If everything is approved, you’ll make an appointment to come into the hospital for a procedure called apheresis. It’s almost like dialysis, where you’re hooked up to a machine. Your blood is pulled into the machine where stem cells are extracted over a period of about six hours. The stem cells are sent off to a manufacturing facility where the drug company does the gene therapy. This could take up to six months.
When the product is ready, you’ll check into the hospital again. You’ll be given chemotherapy to kill off all the stem cells in your body that make blood. Once all the stem cells are gone, a bag containing the gene therapy gets transfused into you, and the modified cells find their way back into the bones and start making blood that doesn’t have sickle cell disease.
Similar to a bone marrow transplant, you’ll be in the hospital for four to six weeks, because you have no immune system following the transfusion, and the product takes about a month to get into your body. This would be the biggest danger period of the whole process. But after that, you leave the hospital pretty much cured of sickle cell disease, though you might have to come back for several checkups.
What are some risks associated with the gene therapies?
Like in bone marrow transplant, the involvement of chemotherapy does carry a small risk of death. And there is a small risk of secondary cancers from the chemotherapy. It is very likely a person opting for this therapy might not be able to have children afterward unless you preserve your eggs or sperm. After the therapy, you would have to be careful for a while because your immune system is still reconstituting itself, and a simple case of influenza can make you much sicker than it normally would.
Who might be ideal for this sort of therapy?
The sickest of patients would be too frail to undergo chemotherapy, and a patient with mild disease wouldn’t find the risk-benefit attractive. It would essentially be someone with severe disease who isn’t responding well to current available drugs, but is strong enough to undertake the risk of chemotherapy to not have sickle cell disease anymore.
In adult medicine, we have moved away from paternalism, so our approach is: if you have sickle cell disease, and you understand the procedure, risks, and alternatives, and you still want to opt for the gene therapy, we will support you and do our best to help you succeed. It’s a shared decision-making process with the patient to make sure they understand what they’re getting themselves into.
In children for whom this therapy is appropriate, it’s a different approach. It’s more a medicine-based approach, where you only reach for the extreme care when you’ve exhausted all other options and you can say with relative certainty that the child would otherwise be certain to experience bad outcomes. An example would be if a child had had a stroke after maximal treatment and continued to have another stroke, then a transplant or gene therapy could be considered.
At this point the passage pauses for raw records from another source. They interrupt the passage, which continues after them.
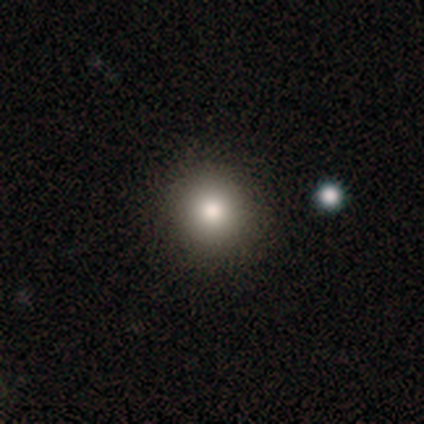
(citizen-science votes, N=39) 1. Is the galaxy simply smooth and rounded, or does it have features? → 79% smooth, 10% featured or disk, 10% star or artifact.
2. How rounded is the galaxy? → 100% round, 0% in between, 0% cigar-shaped.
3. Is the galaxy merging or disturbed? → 97% none, 3% minor disturbance, 0% major disturbance, 0% merger.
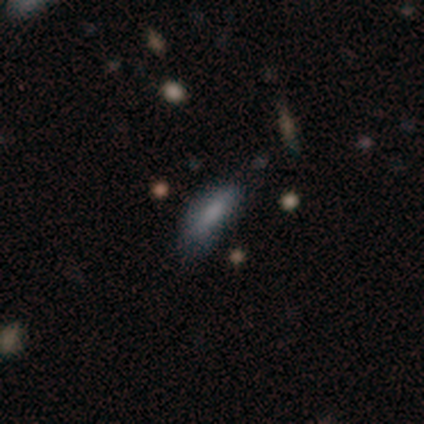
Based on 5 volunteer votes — smooth 80%, featured or disk 20%, star or artifact 0%. Down the decision tree: how rounded — cigar-shaped (75%); merging — minor disturbance (60%).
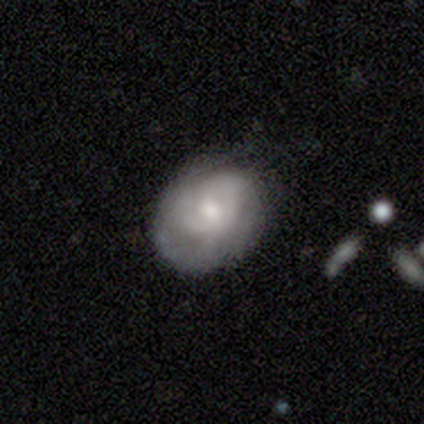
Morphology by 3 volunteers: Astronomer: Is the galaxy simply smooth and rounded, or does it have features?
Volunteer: featured or disk — 67%.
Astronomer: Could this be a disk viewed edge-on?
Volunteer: no — 100%.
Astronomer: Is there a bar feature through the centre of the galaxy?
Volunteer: weak — 50%, tied with no at 50%.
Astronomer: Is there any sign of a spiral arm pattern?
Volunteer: yes — 100%.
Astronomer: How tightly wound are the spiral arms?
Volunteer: medium — 100%.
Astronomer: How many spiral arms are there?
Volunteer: can't tell — 100%.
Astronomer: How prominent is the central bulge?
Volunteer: moderate — 50%, tied with small at 50%.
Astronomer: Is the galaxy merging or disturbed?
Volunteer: none — 67%.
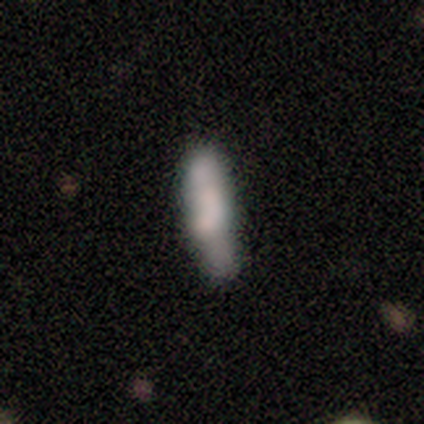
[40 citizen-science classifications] Smooth or featured? 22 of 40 (55%) said smooth. How rounded? 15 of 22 (68%) said cigar-shaped. Merging? 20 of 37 (54%) said none.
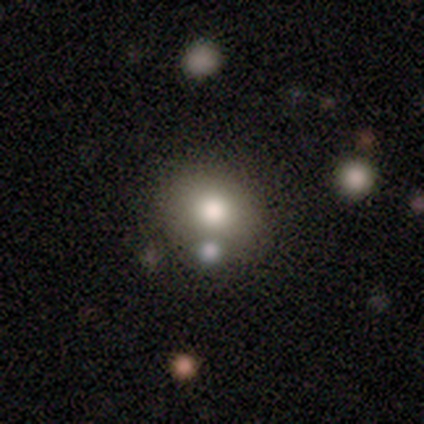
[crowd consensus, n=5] Smooth or featured? 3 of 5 (60%) said smooth. How rounded? 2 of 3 (67%) said round. Merging? 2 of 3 (67%) said none.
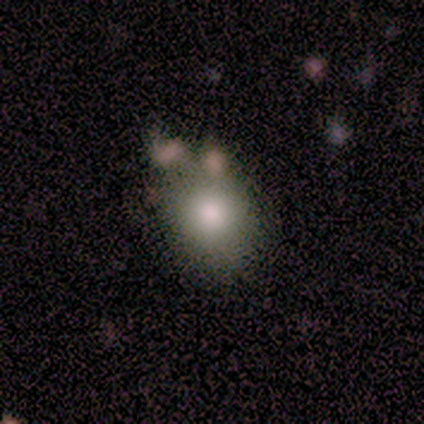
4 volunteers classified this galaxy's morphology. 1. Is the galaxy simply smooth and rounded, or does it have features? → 75% smooth, 25% featured or disk, 0% star or artifact.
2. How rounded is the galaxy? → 67% in between, 33% round, 0% cigar-shaped.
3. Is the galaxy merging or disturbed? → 75% none, 25% merger, 0% minor disturbance, 0% major disturbance.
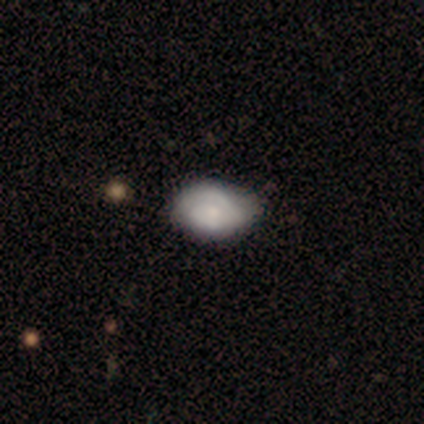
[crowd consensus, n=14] This is possibly a smooth galaxy (50%). How rounded: clearly in between (100%). Merging: likely none (77%).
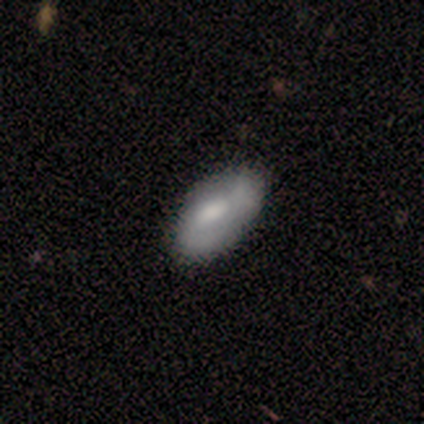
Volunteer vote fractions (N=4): Smooth or featured? 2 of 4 (50%, tied with featured or disk) said smooth. How rounded? 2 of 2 (100%) said in between. Merging? 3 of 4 (75%) said none.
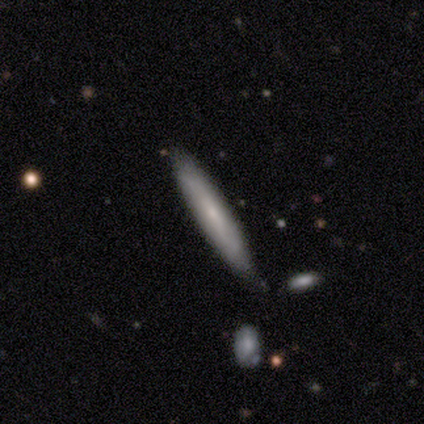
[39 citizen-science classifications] Morphology: type=featured or disk (54%); edge-on=yes (71%); edge-on bulge=none (73%); merging=none (72%).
There might be many who would not opt for this, given that there are many good treatments that could help manage the condition, as well as more drugs in development. But these gene therapies open up options for a tremendous number of people. They are a cure for sickle cell disease as much as a bone marrow transplant is considered a cure. We know from bone marrow transplant patients who have lived decades after the procedure that the benefit continues to be a durable effect for the rest of their life. While we can’t predict how patients will fare decades down the road, since the first patients for these gene therapies got them in 2014, we are hopeful they will see similar durable benefit as well.